My son started nursery this week.
Not because I am worried about leaving him; I’ve left him before. Not because I am worried he won’t enjoy it; I know he’ll love it.
But because I am worried he will die.
I know that sounds extreme but it is the reality of raising a child with severe allergies. The reality of knowing an everyday food item could kill them.
Now, of course, I have taken every precaution to make sure this doesn’t happen. I have met with the nursery staff, put procedures in place and cemented a care plan. I would never leave him if I wasn’t confident he was as safe as possible.
He is only 2 and a half so I could wait. But I know he is ready and I know he needs that extra stimulation. My husband and I are very keen that J gets to lead a normal life and have the same opportunities and experiences as other children.
But the problem is he is not exactly like other children.
He looks the same, he acts the same, it doesn’t seem like there anything wrong with him. And there isn’t. Until he comes into contact with one of his allergens.
This can be a difficult concept for other people to accept. When I had the meeting with the nursery managers to discuss J’s needs, one of them initially suggested it would be OK to leave milk on the side, as long as there was a big red line that J knew he wasn’t allowed to cross!!

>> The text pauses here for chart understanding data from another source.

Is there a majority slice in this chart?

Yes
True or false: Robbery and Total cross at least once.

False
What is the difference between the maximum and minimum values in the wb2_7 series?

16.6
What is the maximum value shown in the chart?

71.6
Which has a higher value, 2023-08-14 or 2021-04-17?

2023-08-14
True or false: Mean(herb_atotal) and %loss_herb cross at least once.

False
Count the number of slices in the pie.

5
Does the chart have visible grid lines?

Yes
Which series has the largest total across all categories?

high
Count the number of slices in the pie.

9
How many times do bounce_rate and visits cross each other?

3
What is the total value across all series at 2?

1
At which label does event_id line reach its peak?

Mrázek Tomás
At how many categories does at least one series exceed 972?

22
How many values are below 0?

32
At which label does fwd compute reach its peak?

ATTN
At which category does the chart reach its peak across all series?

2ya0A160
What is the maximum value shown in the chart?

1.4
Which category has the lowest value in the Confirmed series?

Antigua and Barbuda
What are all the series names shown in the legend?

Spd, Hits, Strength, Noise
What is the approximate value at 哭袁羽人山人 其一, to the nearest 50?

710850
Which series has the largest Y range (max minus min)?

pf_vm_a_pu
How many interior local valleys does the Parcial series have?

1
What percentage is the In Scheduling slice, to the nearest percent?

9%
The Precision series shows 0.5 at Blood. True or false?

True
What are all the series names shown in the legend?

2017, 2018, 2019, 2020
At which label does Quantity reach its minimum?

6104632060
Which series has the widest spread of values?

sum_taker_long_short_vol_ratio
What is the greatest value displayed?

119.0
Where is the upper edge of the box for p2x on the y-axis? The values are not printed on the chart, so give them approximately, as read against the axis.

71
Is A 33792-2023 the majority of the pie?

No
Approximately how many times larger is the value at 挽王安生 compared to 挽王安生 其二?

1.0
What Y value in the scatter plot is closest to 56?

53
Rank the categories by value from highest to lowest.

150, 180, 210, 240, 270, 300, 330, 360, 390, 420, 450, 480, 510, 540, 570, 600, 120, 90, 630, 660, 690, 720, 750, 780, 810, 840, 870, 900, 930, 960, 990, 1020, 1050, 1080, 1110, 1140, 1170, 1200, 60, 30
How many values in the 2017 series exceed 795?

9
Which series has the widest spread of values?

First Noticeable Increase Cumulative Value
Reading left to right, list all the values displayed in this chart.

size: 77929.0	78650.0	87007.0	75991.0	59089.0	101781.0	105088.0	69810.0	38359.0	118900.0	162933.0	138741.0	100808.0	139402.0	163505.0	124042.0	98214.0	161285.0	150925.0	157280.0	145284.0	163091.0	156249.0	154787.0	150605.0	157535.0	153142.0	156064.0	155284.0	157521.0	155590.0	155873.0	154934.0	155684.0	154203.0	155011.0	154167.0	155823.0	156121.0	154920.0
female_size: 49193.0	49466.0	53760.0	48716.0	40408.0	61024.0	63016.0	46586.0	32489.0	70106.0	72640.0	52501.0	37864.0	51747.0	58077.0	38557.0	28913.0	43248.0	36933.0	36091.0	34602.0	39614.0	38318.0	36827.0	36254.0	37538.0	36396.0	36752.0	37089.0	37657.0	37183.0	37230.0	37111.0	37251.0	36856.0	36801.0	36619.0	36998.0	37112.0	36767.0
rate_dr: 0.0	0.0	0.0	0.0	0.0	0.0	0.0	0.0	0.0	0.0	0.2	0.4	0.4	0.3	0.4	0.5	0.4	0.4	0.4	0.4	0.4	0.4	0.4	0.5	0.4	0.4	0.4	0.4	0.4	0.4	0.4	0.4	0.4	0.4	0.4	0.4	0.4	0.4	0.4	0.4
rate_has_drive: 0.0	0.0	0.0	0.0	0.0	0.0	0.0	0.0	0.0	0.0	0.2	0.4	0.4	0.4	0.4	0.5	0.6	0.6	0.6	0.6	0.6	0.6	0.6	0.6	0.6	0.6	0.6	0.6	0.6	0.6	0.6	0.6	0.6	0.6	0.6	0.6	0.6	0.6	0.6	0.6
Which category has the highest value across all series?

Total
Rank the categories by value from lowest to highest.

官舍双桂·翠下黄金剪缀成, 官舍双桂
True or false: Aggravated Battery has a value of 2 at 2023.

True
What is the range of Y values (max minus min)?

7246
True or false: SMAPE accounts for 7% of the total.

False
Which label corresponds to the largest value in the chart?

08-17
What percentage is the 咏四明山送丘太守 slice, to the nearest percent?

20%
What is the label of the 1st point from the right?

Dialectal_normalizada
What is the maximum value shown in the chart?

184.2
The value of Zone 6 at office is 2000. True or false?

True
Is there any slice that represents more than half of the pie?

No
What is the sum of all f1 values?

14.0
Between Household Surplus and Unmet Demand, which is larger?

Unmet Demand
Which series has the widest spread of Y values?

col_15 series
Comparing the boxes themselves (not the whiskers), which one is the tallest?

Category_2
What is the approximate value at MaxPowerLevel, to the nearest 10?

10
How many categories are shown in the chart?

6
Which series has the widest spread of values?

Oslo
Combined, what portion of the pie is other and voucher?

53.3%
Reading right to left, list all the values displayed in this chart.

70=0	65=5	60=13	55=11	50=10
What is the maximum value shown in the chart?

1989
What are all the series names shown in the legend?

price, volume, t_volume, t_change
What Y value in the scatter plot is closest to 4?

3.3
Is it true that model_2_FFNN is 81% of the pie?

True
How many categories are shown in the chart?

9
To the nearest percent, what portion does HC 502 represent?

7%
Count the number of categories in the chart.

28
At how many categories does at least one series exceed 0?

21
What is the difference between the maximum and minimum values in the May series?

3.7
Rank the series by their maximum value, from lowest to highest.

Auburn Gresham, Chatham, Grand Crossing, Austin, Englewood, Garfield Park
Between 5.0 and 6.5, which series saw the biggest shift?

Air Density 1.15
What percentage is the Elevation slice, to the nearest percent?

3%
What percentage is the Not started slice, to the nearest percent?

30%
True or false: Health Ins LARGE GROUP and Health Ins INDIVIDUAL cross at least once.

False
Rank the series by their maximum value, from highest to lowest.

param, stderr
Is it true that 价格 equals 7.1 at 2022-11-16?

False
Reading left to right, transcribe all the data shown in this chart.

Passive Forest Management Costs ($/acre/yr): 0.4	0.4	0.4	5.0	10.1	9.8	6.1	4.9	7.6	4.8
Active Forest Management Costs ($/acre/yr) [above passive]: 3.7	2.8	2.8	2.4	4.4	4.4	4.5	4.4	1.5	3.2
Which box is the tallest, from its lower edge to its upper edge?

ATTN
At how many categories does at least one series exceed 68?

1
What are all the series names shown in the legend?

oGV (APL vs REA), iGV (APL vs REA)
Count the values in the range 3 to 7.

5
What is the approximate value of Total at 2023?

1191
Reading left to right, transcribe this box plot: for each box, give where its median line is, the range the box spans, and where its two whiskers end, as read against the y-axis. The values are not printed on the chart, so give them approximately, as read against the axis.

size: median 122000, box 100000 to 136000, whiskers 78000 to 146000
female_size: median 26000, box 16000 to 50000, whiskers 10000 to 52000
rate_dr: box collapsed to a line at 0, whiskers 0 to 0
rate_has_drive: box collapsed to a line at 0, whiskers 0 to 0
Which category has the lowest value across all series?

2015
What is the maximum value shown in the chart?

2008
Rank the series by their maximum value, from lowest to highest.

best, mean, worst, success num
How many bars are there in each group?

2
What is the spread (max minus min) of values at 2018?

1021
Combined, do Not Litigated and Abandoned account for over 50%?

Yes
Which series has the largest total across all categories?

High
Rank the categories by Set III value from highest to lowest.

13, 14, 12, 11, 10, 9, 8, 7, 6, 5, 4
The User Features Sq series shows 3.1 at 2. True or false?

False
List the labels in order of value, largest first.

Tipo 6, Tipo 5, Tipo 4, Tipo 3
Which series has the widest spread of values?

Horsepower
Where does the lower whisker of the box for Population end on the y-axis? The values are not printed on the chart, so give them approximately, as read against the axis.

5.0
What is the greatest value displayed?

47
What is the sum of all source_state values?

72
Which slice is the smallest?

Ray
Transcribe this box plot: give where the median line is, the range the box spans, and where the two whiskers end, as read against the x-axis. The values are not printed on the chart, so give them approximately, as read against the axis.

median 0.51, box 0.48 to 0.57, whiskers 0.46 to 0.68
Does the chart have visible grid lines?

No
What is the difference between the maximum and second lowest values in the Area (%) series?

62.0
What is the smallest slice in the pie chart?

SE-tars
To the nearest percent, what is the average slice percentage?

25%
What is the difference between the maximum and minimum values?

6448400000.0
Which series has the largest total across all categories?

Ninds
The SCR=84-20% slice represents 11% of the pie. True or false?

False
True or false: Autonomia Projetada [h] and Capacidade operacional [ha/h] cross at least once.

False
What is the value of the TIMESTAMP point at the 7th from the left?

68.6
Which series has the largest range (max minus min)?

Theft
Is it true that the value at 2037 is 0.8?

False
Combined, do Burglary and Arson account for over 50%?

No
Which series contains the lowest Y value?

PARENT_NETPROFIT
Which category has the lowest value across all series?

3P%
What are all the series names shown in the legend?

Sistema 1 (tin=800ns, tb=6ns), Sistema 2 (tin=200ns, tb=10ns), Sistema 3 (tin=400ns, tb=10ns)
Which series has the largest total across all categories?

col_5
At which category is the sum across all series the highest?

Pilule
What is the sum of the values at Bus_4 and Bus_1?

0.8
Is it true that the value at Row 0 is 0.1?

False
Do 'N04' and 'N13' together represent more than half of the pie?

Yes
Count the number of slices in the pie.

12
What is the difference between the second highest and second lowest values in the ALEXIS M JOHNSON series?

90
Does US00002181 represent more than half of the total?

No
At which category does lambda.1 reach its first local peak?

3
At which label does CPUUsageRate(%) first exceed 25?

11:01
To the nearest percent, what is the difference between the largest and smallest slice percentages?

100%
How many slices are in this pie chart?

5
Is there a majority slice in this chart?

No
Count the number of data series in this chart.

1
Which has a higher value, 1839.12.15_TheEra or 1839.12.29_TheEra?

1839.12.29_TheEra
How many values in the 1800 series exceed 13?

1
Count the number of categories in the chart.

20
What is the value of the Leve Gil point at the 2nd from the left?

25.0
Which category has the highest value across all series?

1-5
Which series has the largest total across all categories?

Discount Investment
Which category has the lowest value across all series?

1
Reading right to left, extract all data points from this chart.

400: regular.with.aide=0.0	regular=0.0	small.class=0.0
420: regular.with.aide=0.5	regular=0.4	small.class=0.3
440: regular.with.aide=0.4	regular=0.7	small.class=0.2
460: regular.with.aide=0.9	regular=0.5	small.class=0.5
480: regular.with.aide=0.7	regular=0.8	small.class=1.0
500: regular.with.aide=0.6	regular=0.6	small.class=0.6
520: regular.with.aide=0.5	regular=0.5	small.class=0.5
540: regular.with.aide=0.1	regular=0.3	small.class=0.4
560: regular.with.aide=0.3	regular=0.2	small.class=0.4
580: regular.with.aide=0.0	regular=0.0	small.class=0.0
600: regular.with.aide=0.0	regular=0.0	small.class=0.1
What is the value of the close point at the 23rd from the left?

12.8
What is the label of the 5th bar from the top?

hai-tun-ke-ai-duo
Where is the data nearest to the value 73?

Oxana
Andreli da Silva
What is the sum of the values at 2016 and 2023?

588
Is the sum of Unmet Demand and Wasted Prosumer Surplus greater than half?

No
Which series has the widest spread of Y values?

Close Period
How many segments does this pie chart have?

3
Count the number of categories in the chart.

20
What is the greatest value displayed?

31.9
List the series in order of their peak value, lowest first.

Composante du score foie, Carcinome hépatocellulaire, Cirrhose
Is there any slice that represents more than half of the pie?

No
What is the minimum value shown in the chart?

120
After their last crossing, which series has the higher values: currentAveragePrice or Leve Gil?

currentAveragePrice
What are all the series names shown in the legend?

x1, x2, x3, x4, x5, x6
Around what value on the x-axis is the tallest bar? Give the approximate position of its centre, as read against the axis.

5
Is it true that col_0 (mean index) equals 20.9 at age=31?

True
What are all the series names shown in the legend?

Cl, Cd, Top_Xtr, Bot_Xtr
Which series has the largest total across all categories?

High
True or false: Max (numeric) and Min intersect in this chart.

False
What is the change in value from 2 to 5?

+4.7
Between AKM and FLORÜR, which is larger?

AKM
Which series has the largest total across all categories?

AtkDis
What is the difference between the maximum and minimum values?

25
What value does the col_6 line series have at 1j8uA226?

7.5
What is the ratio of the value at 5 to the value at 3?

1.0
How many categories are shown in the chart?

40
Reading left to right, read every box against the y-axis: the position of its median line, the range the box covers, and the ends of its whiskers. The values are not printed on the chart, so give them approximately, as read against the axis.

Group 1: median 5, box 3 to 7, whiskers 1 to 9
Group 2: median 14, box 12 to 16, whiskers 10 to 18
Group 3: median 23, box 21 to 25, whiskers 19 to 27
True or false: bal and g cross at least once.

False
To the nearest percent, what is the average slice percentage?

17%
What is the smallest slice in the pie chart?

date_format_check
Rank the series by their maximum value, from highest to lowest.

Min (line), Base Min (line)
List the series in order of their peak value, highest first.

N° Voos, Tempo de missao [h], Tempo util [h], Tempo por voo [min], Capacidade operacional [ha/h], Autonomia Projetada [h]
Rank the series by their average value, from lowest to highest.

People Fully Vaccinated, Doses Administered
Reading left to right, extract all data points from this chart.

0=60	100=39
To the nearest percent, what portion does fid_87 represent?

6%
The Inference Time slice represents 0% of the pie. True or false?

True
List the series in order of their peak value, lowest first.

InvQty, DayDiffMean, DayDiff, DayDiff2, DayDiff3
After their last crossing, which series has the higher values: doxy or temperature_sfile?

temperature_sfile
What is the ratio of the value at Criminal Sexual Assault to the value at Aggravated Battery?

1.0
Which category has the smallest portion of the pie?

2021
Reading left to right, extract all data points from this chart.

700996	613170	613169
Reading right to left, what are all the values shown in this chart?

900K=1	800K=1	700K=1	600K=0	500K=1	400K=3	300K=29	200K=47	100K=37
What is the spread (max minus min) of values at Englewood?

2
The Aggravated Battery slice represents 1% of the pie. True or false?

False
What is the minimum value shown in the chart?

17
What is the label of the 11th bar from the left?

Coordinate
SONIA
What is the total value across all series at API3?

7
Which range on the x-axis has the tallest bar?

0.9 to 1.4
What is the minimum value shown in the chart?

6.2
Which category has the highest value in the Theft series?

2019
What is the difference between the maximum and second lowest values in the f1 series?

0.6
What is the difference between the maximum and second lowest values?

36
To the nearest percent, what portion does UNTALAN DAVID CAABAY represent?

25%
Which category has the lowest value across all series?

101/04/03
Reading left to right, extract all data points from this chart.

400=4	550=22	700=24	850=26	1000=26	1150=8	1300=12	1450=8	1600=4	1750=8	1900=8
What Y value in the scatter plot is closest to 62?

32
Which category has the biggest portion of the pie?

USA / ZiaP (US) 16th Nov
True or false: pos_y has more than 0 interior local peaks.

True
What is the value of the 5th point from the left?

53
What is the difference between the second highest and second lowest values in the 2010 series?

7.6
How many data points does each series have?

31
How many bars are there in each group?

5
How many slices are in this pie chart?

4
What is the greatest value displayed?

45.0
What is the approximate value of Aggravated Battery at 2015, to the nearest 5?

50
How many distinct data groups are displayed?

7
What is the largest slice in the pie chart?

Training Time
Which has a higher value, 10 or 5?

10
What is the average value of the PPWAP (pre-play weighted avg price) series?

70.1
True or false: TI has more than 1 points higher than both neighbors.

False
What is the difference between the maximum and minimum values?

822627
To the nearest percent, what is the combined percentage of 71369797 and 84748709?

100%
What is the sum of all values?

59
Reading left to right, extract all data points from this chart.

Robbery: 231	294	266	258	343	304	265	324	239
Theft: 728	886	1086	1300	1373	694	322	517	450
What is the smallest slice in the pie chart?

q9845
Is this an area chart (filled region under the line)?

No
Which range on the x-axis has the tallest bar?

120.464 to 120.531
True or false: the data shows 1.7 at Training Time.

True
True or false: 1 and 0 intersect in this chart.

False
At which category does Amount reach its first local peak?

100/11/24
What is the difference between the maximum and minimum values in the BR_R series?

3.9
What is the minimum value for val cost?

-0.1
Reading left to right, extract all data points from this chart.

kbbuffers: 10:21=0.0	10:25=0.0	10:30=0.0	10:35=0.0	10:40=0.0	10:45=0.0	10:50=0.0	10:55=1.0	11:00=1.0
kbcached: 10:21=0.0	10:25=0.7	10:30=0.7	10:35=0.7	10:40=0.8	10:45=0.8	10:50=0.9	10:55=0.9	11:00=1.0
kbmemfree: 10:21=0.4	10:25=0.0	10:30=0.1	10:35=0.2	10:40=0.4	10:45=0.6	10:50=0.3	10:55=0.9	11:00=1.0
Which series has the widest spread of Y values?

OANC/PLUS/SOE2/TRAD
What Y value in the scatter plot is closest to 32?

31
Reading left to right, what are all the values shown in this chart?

I had to explain that this was the equivalent of telling other parents there would be a bowl of rat poison in the room – but don’t worry we’ve told your 2 year old not to touch it!
Luckily, once they understood the severity of the situation – and after a bit of prodding about discrimination and inclusion – they have been great at adapting for J and have taken every step I have asked, and more, to protect him.
I am excited to watch him grow and learn at nursery and feel happy I have made the right choice.
But I will still be sitting by the phone, crossing my fingers that he comes home safely.